The Zika virus isolated in the year 1947 has resulted in several outbreaks. A global medical emergency was declared by the World Health Organization owing to severe outbreaks in different parts of the world. Zika virus infection results in a condition called microcephaly in infants. Microcephaly is characterized by a small head circumference in newborn babies. It also results in a severe damage to the nervous tissues in the brain. Professor of Clinical Pediatrics, Karin Nielsen-Saines describes a whole lot of other complications associated with Zika virus infection. Clinical studies reveal that Zika virus infection raises the risk of miscarriages.
As per the reports printed in the New England Journal of Medicine, Zika virus infection could also lead to a poorly developed placenta, growth related complications, brain damage, a minimal amount of amniotic fluid, blindness and deafness. Karin Nielsen-Saines highlights the need for more clinical studies to confirm on the devastating outcomes of Zika virus infection. Owing to the widespread Zika virus infection in Brazil, more newborn babies were affected by microcephaly. It resulted in increased mortality rates and stillbirths. This led to a rush of clinical studies to explore the possible link between the Zika virus and the resulting consequences.

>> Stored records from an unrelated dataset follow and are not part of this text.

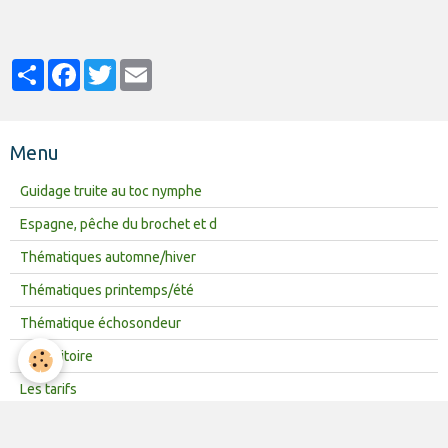
Partager
Facebook
Twitter
Email
Menu
Guidage truite au toc nymphe
Espagne, pêche du brochet et d
Thématiques automne/hiver
Thématiques printemps/été
Thématique échosondeur
Le territoire
Les tarifs
Aveyron, Pays d'émotion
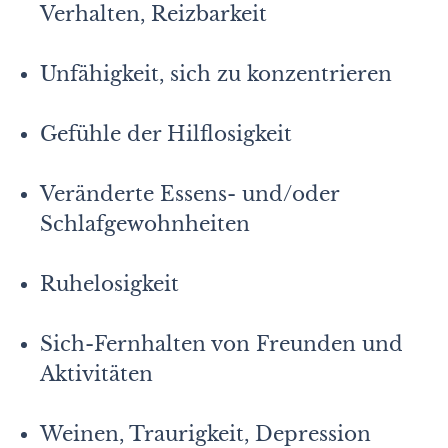
Verhalten, Reizbarkeit
Unfähigkeit, sich zu konzentrieren
Gefühle der Hilflosigkeit
Veränderte Essens- und/oder
Schlafgewohnheiten
Ruhelosigkeit
Sich-Fernhalten von Freunden und
Aktivitäten
Weinen, Traurigkeit, Depression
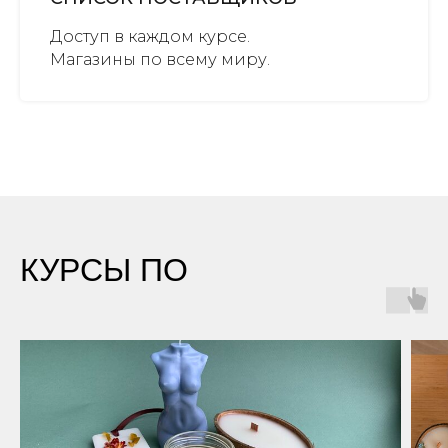
Доступ в каждом курсе.
Магазины по всему миру.
КУРСЫ ПО
СВЕЧАМ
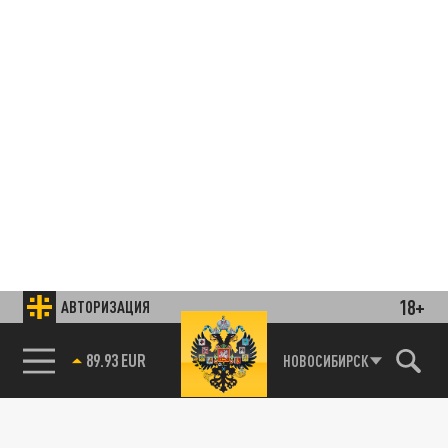
18+
АВТОРИЗАЦИЯ
НОВОСИБИРСК
89.93 EUR
85.64 BRENT
Подписывайтесь на наши каналы
и первыми узнавайте о главных новостях
и важнейших событиях дня.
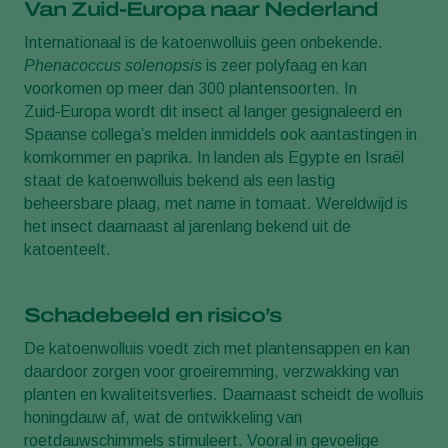
Van Zuid‑Europa naar Nederland
Internationaal is de katoenwolluis geen onbekende.
Phenacoccus solenopsis
is zeer polyfaag en kan
voorkomen op meer dan 300 plantensoorten. In
Zuid‑Europa wordt dit insect al langer gesignaleerd en
Spaanse collega’s melden inmiddels ook aantastingen in
komkommer en paprika. In landen als Egypte en Israël
staat de katoenwolluis bekend als een lastig
beheersbare plaag, met name in tomaat. Wereldwijd is
het insect daarnaast al jarenlang bekend uit de
katoenteelt.
Schadebeeld en risico’s
De katoenwolluis voedt zich met plantensappen en kan
daardoor zorgen voor groeiremming, verzwakking van
planten en kwaliteitsverlies. Daarnaast scheidt de wolluis
honingdauw af, wat de ontwikkeling van
roetdauwschimmels stimuleert. Vooral in gevoelige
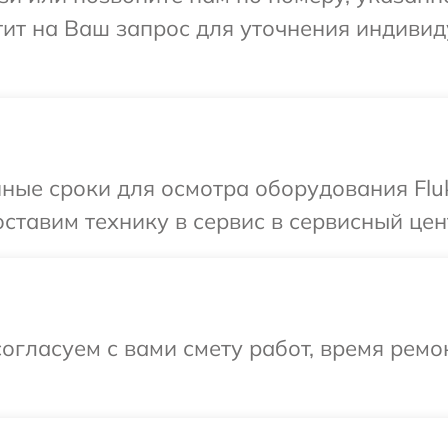
етит на Ваш запрос для уточнения индиви
ные сроки для осмотра оборудования Flu
тавим технику в сервис в сервисный цент
огласуем с вами смету работ, время рем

The first prospective study involved a comparison among a group of pregnant women who were infected with the virus with another group which was not infected. The ultrasound scan results of Zika-infected women depicted abnormalities in the fetus during pregnancy. Central nervous system abnormalities were noticed in common. The abnormalities found during ultrasound scan were confirmed as the babies were born. The group of women infected with Zika virus gave birth to babies with congenital abnormalities. The results were later confirmed by the National Institute of Allergy and Infectious Diseases. Thus, the manifold consequences of Zika virus infection in pregnant women are alarming.